Clinicians should incorporate these findings into risk discussions while making clear the preliminary nature of the associations. Key practical points:

• Actively pursue comprehensive lateralization/localization in patients with suspected extratemporal epilepsy; timely referral to epilepsy surgery programs is appropriate when localization is achievable.
• Screen for and manage obesity and sleep‑disordered breathing as part of holistic epilepsy care.
• Consider intensified safety planning for patients with predominantly nocturnal seizures, including discussion of seizure detection technologies and caregiver notification strategies.
• Continue to prioritize seizure control—particularly prevention of GTCS—because of its well‑documented association with SUDEP in the broader literature, even though FTBTC frequency did not emerge as an independent predictor in this specific analysis.

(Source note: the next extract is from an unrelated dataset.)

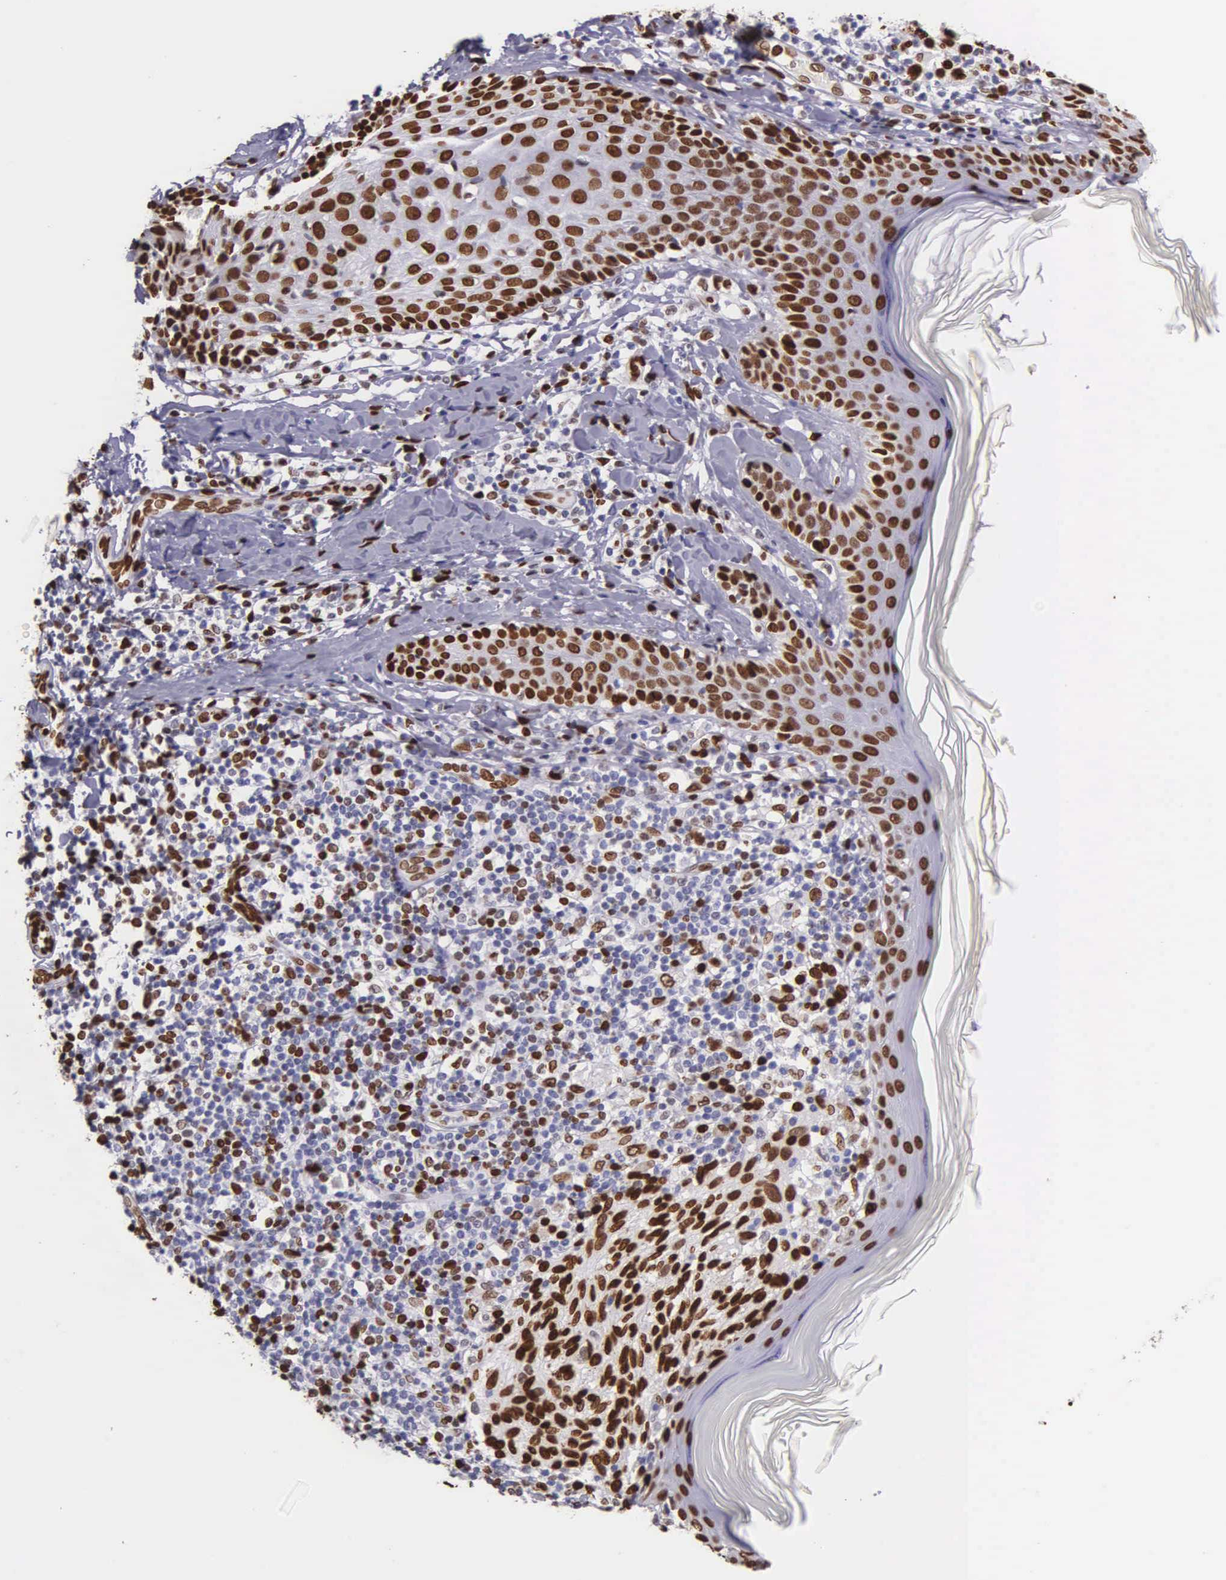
{"staining": {"intensity": "strong", "quantity": ">75%", "location": "nuclear"}, "tissue": "melanoma", "cell_type": "Tumor cells", "image_type": "cancer", "snomed": [{"axis": "morphology", "description": "Malignant melanoma, NOS"}, {"axis": "topography", "description": "Skin"}], "caption": "IHC photomicrograph of human malignant melanoma stained for a protein (brown), which exhibits high levels of strong nuclear positivity in about >75% of tumor cells.", "gene": "H1-0", "patient": {"sex": "male", "age": 45}}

Future research directions

Confirmatory studies in larger, international cohorts are needed to validate extratemporal onset and obesity as SUDEP risk biomarkers and to refine absolute risk estimates. Integration of long‑term ambulatory physiological monitoring (wearable SpO2 and ECG), standardized assessments of sleep‑disordered breathing, and more granular mapping of seizure propagation pathways could clarify mechanistic links. Collaborative meta‑analytic efforts and prospective registries that harmonize presurgical and monitoring data will be critical to move from association to causation and actionable prevention strategies.

Conclusion

The REPO2MSE prospective nested case–control study identifies extratemporal epileptogenic zones, obesity (BMI ≥30), male sex, and predominantly nocturnal seizures as independent predictors of SUDEP in adults with drug‑resistant focal epilepsy. These findings point to underappreciated clinical characteristics that may help refine risk stratification and prevention, especially through improved diagnosis and management of extratemporal epilepsies. Given the small number of SUDEP events and wide confidence intervals, these results should be considered hypothesis‑generating and require replication in larger, diverse cohorts.

Funding

REPO2MSE was funded by the French Ministry of Health (Programme Hospitalier de Recherche Clinique National 2009).

Reference

Ryvlin P, Huot M, Valton L, Maillard L, Bartolomei F, Derambure P, Hirsch E, Michel V, Chassoux F, Petit J, Crespel A, Biraben A, Navarro V, Kahane P, De Toffol B, Thomas P, Rosenberg S, Bernini A, Charlois AL, Craciun L, Chorfa F, Ducouret P, Ferreira A, Leclercq M, Marty M, Mercedes Alvarez B, Sampaio M, Spahr A, Timestit‑Kurland N, Touya M, Roy P, Rheims S; REPO2MSE study group. Seizure‑related biomarkers of sudden unexpected death in epilepsy (SUDEP) in drug‑resistant focal epilepsy (REPO2MSE): a prospective, multicentre case‑control study. Lancet Neurol. 2025 Nov 21:S1474‑4422(25)00379‑5. doi: 10.1016/S1474‑4422(25)00379‑5. Epub ahead of print. PMID: 41285145.